Is caused by von Willebrand factor

von Willebrand factor causes platelet activation by binding to glycoprotein Ib receptors and exposed sub-endothelial components. Platelet activation (especially in areas of high shear) via vWf leads to aggregation.

Adenosine diphosphate (ADP) and thromboxane A2 are released by platelet degranulation and lead to further platelet activation.

Platelet surface glycoprotein complexes which are involved in platelet aggregation with fibrin and von Willebrand factor acting as ligands.

20

In red blood cells, which of the following is correct?
(Please select 1 option)
Carbon dioxide binds with reduced haemoglobin
Carbonic anhydrase is absent
Most carbon dioxide in venous blood is transported bound to albumin
Oxygen affinity of fetal haemoglobin is less than adult haemoglobin
Oxygen affinity of haemoglobin is increased in the presence of acidosis

Carbon dioxide binds with reduced haemoglobin

Carbon dioxide is carried in the blood in three forms:

Dissolved (10%)
Bicarbonate, the formation of which is encouraged by carbonic anhydrase present in the red cell
As carbamino compounds: hydrogen ions liberated from the bicarbonate reaction are bound to haemoglobin which encourages the release of oxygen, since reduced haemoglobin is less acid than the oxygenated forms.
Thus the presence of reduced haemoglobin in the peripheral blood helps with the loading of carbon dioxide, while the oxygenation which occurs in the pulmonary capillary assists in its unloading. The fact that the deoxygenation of the blood increases its ability to carry carbon dioxide is often known as the Haldane effect.

Fetal haemoglobin contains g-polypeptide chains in place of the b-chains of Hb A. Its resistance to denaturation by strong alkali is used in its quantitations.

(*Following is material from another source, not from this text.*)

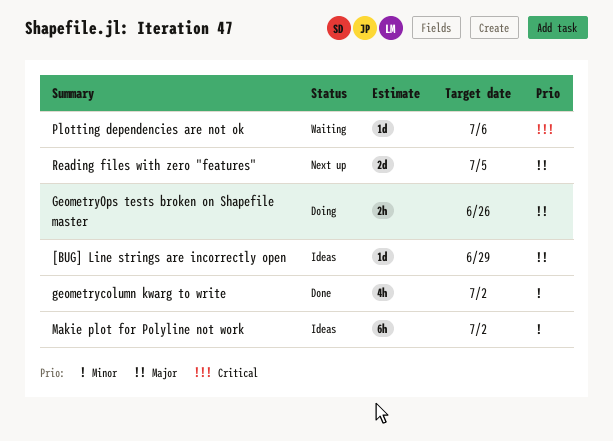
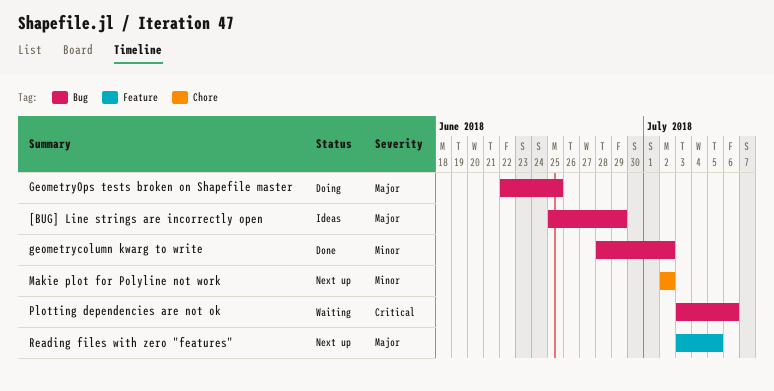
GeometryOps tests broken on Shapefile master, due: Jun 26 -> Jun 25
Makie plot for Polyline not work, status: Ideas -> Next up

Hb F is the predominant haemoglobin from eight weeks gestation, and constitutes 90% of the total haemoglobin of the 6 month fetus. At birth 70% of the total is Hb F, and synthesis decreases rapidly postnatally, such that by a year only 2% is present.

Hb F has a greater oxygen affinity than Hb A, so the growing fetus is preferentially nourished by oxygen in utero.

21

Which one of the following is an oncogene?
(Please select 1 option)
The BCR-abl translocation (Philadelphia chromosome)
The N-myc gene
The retinoblastoma gene
The WT1 (first Wilm's tumour) gene
The WT2 (second Wilm's tumour) gene

The N-myc gene

Oncogenes are endogenous human DNA sequences that arise from normal genes called proto-oncogenes.

Proto-oncogenes are normally expressed in many cells, particularly during fetal development, and are thought to play an important regulatory role in cell growth and development. Alterations in the proto-oncogene can activate an oncogene which produces unregulated gene activity, contributing directly to tumourigenesis.

Oncogene alterations are important causes of:

Rhabdomyosarcomas (ras oncogene)
Burkitt's lymphoma (C-myc is translocated intact from its normal position on chromosome 8 to chromosome 14)
Neuroblastoma (N-myc proto-oncogene is seen in a proportion of patients with poor prognosis).
They should be contrasted with tumour suppressor genes. In this situation the genes normally down regulate cell growth and require inactivation to allow malignant growth. Examples include retinoblastoma.

22

Post splenectomy, which of the following is correct?
(Please select 1 option)
Causes hypergammaglobulinaemia
Heinz bodies are seen in the peripheral film
Is less likely to result in morbidity if performed in childhood
Patients rarely require penicillin prophylaxis
Thrombocytopenia is a feature

Heinz bodies are seen in the peripheral film

Post-splenectomy patients are susceptible to encapsulated bacteria, thus immunisation and prophylactic antibiotics are required. If performed in childhood there is a greater chance of disease.

Features include:

Howell-Jolly bodies
Hypogammaglobulinaemia
Heinz bodies
Lymphocytosis and thrombocytosis are also seen.